■ WORK ORDER:
Go line by line through the data below and count those with the string "elbow". Give the number only.

Data excerpts

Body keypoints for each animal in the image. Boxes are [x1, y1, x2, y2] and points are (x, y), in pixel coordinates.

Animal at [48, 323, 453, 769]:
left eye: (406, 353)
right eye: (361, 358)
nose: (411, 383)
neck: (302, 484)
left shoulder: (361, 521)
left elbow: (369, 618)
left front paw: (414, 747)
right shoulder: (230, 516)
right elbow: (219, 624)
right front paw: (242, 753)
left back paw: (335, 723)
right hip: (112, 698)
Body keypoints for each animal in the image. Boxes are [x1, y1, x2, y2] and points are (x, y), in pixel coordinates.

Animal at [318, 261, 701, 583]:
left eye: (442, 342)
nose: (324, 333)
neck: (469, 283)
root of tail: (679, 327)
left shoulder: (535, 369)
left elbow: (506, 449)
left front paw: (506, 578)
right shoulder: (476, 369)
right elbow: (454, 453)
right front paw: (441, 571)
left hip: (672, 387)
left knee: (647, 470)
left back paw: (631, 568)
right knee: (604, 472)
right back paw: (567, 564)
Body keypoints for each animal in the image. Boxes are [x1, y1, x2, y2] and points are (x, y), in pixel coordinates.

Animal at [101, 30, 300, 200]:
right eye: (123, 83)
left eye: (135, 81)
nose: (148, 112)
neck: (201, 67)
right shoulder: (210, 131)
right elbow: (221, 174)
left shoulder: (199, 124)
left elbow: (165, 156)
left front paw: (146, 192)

--

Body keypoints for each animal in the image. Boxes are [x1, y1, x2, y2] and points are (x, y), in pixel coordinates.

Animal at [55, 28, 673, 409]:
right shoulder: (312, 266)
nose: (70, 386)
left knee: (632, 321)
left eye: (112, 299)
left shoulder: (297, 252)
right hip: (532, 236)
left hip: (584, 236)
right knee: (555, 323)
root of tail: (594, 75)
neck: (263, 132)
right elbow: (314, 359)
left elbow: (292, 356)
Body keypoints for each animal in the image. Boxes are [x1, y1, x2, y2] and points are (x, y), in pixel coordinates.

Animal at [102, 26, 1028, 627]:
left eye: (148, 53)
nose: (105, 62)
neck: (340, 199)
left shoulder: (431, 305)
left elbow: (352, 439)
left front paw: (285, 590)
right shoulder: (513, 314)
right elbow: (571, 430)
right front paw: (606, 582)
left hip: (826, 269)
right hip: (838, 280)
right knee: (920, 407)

■ SOLUTION FOR THIS PROBLEM:
10